Of course that’s just the restafarian in me talking, the pragmatist says you’ll always want a query language defined as part of the known protocol so you can make efficient requests.
I don’t understand how OData is tightly coupled to Entity Framework. OData is a specification. It can be implemented with different persistence mechanisms and even in client layers such as JayData.
I think the argument that the authors of the references are proposing is that the tight coupling comes through the use of the IQueryable interface\contract, as this exposes various methods which may not be implemented in providers other than EF.
By this logic, as OData in WebAPI depends on IQueryable this is incorrectly claimed to be a failing of OData also. In fact, almost all of OData’s purported failings originate from the implementation rather than the standard.

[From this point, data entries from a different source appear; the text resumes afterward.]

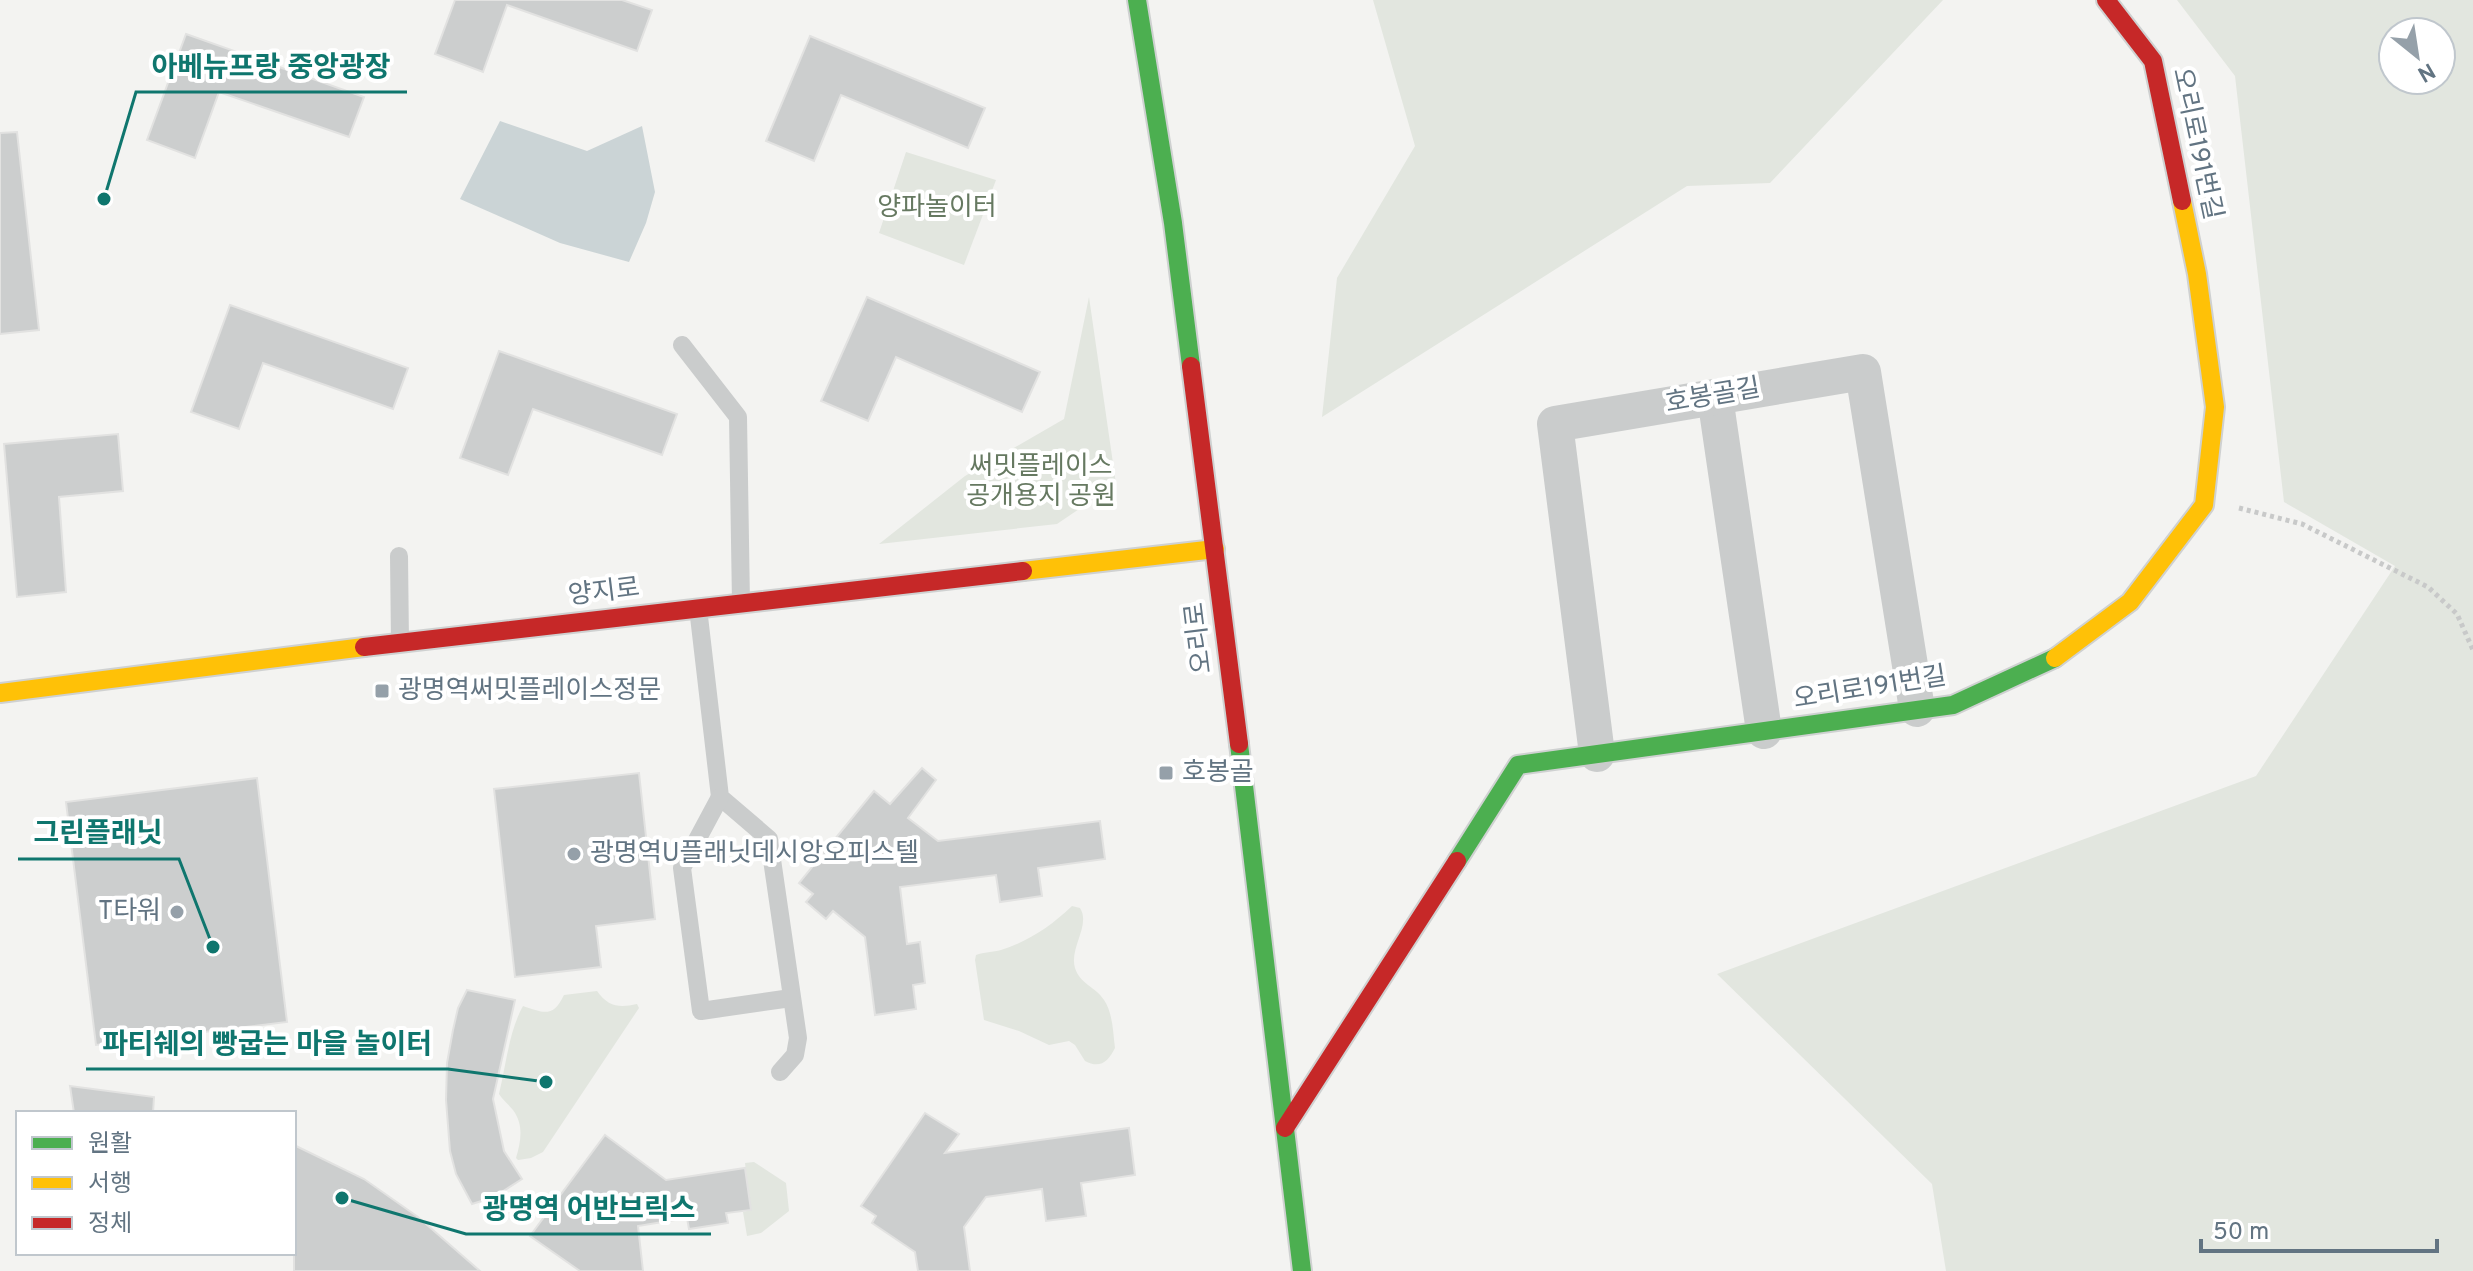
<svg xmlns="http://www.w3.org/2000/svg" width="2473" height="1271" viewBox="0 0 2473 1271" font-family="Overpass,'Noto Sans KR',sans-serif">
<rect width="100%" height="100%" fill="#f3f3f1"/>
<g fill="#e2e6df" fill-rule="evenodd">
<polygon points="1373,0 1943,0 1770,183 1687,186 1322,417 1337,278 1415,146"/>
<path d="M2177,0h296v1271h-527l-14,-87 -215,-210 539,-198 139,-210 -111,-64 -49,-426zM2393,32h48v48h-48z"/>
<polygon points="906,152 996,180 964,265 879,233"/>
<polygon points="1089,297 1116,484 1057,524 879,544 965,476 1064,419"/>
<path d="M1072,906l8,2c11,17 -11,40 -5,60 5,16 21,19 29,32 9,13 9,33 11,48 -7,14 -15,21 -30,13l-10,-16 -6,-4 -20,4 -30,-14 -35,-11 -9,-60 1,-5c8,-3 17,-3 25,-5 28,-9 50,-24 71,-44z"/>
<path d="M597,991c11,16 23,17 40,13l2,4 -96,144 -12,6 -13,2 -2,-2c5,-17 8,-33 -3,-48 -5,-6 -10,-10 -14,-16 7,-29 10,-63 24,-88 21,7 30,12 41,-11z"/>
<polygon points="754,1162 786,1183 789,1211 761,1233 747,1236 743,1212 751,1210 745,1163"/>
</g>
<polygon fill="#cbd4d6" points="500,121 587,151 642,126 655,192 646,223 629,262 560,243 460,199"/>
<g fill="#cccece" stroke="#e2e2e1" stroke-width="2">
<polygon points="455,0 622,0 652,10 637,51 507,5 483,72 435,54"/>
<polygon points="186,34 364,97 349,137 219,92 195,158 147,140"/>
<polygon points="810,36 985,108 968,148 841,95 814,161 766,141"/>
<polygon points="17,132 39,330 0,334 0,133"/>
<polygon points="867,297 1040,372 1022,412 896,357 868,421 821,401"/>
<polygon points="230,305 408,368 393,409 263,363 239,429 191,412"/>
<polygon points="499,351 677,414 662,455 533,409 508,475 460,458"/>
<polygon points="118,434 123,491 59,497 66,592 17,597 4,444"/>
<polygon points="922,768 936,780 908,818 938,841 1100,821 1105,859 1038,868 1042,896 1000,902 996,875 900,887 907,944 920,942 925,983 913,985 916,1009 875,1015 865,937 833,911 826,919 806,902 813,894 799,883 874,791 890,804"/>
<polygon points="639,773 655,919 596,926 601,967 515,977 494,789"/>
<polygon points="257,778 287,1022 96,1045 66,802"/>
<polygon points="467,990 515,1000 493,1099 504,1151 522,1179 494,1197 472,1204 456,1174 450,1151 446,1100 447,1063 453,1030 458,1008"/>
<polygon points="70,1086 154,1097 153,1113 74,1113"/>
<polygon points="925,1113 959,1134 945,1153 1129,1128 1135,1175 1081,1183 1086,1216 1046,1221 1042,1189 986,1197 964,1227 970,1271 918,1271 915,1252 872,1223 876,1216 861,1206"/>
<polygon points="605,1135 666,1180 745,1168 751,1210 726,1213 728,1223 689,1229 687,1218 638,1226 643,1271 580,1271 530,1236"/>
<polygon points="294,1145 364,1179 418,1217 480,1271 294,1271"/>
</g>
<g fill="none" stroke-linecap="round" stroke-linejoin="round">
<defs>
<g id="fast">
<polyline points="1137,0 1173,223 1191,366"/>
<polyline points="1239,744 1302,1271"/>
<polyline points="1457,861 1518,765 1953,705 2055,658"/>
</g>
<g id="slow">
<polyline points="1023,571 1215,549"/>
<polyline points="2055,658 2130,602 2204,505 2215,407 2197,274 2182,201"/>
<polyline points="0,693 364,647"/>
</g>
<g id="jam">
<polyline points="2106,0 2153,61 2182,201"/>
<polyline points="1191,366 1239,744"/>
<polyline points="364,647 1023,571"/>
<polyline points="1285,1128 1457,861"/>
</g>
</defs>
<use href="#fast" stroke="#cfd1d1" stroke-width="22"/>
<use href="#slow" stroke="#cfd1d1" stroke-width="22"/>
<use href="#jam" stroke="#cfd1d1" stroke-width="22"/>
<polyline stroke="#c8c9c9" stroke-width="5" stroke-dasharray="4 4" stroke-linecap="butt" points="2239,508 2302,524 2428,587 2457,614 2473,650"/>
<g stroke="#cacccc" stroke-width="18">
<polyline points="682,345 738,417 741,603"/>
<polyline points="399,556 400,643"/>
<polyline points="698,608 720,797 769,839 798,1038 795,1055 780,1072"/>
<polyline points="720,797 682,868 701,1011 791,998"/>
</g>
<g stroke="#cacccc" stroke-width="36">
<polyline points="1715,397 1764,731"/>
<polyline points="1597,754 1555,424 1863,372 1917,709"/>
</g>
<use href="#fast" stroke="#4caf50" stroke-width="18"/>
<use href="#slow" stroke="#ffc107" stroke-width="18"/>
<use href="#jam" stroke="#c62828" stroke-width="18"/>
</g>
<g fill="#95a0a9" stroke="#fff" stroke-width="3">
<rect x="374" y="683" width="16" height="16" rx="4"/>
<rect x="1158" y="765" width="16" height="16" rx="4"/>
<circle cx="574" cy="854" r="8"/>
<circle cx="177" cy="912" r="8"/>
</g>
<g text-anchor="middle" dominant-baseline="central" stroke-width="8" stroke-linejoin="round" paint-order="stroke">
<g font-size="26" fill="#627482" stroke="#fff">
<text transform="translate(2196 144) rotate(78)">오리로191번길</text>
<text transform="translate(1713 397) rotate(-10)">호봉골길</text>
<text transform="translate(604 593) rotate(-7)">양지로</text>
<text transform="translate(1200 638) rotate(-97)">오리로</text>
<text transform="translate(1870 689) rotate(-9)">오리로191번길</text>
</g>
<g font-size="26" fill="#667961" stroke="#fff">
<text x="937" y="208">양파놀이터</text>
<text x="1041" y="467">써밋플레이스<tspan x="1041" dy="30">공개용지 공원</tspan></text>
</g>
<g font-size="26" fill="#627482" stroke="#fff" text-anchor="start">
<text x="398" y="691">광명역써밋플레이스정문</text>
<text x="1182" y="773">호봉골</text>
<text x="590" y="854">광명역U플래닛데시앙오피스텔</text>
<text x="161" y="912" text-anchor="end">T타워</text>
</g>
</g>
<path fill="none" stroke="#0f766e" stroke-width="3" d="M104 199L136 92H407M213 947L179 859H18M546 1082L448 1069H86M342 1198L466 1234H711"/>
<g fill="#0f766e" stroke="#fff" stroke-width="3">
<circle cx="104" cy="199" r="8"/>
<circle cx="213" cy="947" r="8"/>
<circle cx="546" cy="1082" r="8"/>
<circle cx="342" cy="1198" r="8"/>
</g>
<g font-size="28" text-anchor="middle" font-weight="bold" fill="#0f766e" stroke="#fff" stroke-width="8" stroke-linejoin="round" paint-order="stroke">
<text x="271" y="76">아베뉴프랑 중앙광장</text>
<text x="98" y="842">그린플래닛</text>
<text x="267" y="1053">파티쉐의 빵굽는 마을 놀이터</text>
<text x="589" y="1218">광명역 어반브릭스</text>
</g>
<rect x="16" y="1111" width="280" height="144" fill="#ffffff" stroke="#c0c7cd" stroke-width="2"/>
<rect x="32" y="1137" width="40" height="12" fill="#4caf50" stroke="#c0c7cd" stroke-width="2"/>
<text x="88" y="1151" font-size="24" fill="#627482">원활</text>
<rect x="32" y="1177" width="40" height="12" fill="#ffc107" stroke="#c0c7cd" stroke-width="2"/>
<text x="88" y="1191" font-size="24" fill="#627482">서행</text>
<rect x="32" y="1217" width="40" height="12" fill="#c62828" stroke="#c0c7cd" stroke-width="2"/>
<text x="88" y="1231" font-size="24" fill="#627482">정체</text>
<g transform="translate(2417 56) rotate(150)"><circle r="38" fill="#ffffff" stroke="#c0c7cd" stroke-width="2"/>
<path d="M0-6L14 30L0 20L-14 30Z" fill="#95a0a9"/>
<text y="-12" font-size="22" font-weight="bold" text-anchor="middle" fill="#627482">N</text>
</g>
<path d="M2201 1239v12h236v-12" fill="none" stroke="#627482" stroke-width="4"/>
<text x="2213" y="1239" font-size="24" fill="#627482" stroke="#ffffff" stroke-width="6" paint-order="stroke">50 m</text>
</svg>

This is quite a shame, because OData query syntax as a standard is very powerful, as I will demonstrate in upcoming posts later this month!
Odata 4 is an OASIS approved standard. It is true that MSFT technologies easily integrate with it (they created it) but nothing stops you from abstracting the interface and controlling the queries before they go down to the DAL (although it contradicts most of the examples on internet). Nobody said that you should use EF at all. In fact, you can use anything since you can parse the queries or convert them into Linq expressions if you use .NET (you have plenty of client libraries for different languages). Additionally, you can manipulate those expressions to avoid injections as well as unauthorized access to certain properties. You can prevent network throttling as well as any other API. Caching can be more troublesome since the API explose a dynamic interface but you could Cache at repository level then π
One of the main benefits with OData, as partially mentioned in the article, are the query capabilities. When designing an interface that has to provide data for Mobile, Tablet, Desktop, or even Office or dashboards; OData becomes very handy. With traditional Web APIs you will (most likely) end up with hundreds of DTOs (or explosing unnecessarily big DTOs) that you have to maintain.
With Odata 4 you can expose non-typed objects (e.g. dictionaries) so you can include few extensibility points. Additionally you got Enum exposure (so you can avoid magic numbers / strings travelling through the network) and finally they support actions as well. Actions look very much like any standard WebAPI but the different is that the model EDMX (which has also been documented by OASIS) will expose the returned type π
OData works great with IoC since you can define the interface using what in .NET we call (code first). You can have your own DTO modeling of your domain and then inject those entities when the different modules are being loaded Extending the interface.
Finally, OData, as WebApi, uses Controllers. If using Owin, you can use the pipelines to easily introduce power mechanism of logging, User access controls, Versioning, etc.
Best regards,
Alex
I think you can use DTOs and you don’t need to return IQueryable. By looking at the implementation of EnableQuery it internally uses ODataQueryOptions that you can specify directly as a parameter of your action in your MVC controller. Then you can pass that ODataQueryOptions down to your service layer or somewhere and call ApplyTo on it to apply it to the specified IQueryable.
The problem is EnableQuery attribute handles errors and creates error response as well so you would have to move that logic to some other custom action filter attribute like ValidateQuery. It’s pretty tricky and undocumented though. The only thing they documented is EnableQuery attribute.
This still forces your other layers to depend on ASP.NET/ASP.NET Core. But why would you want to use anything else in C#?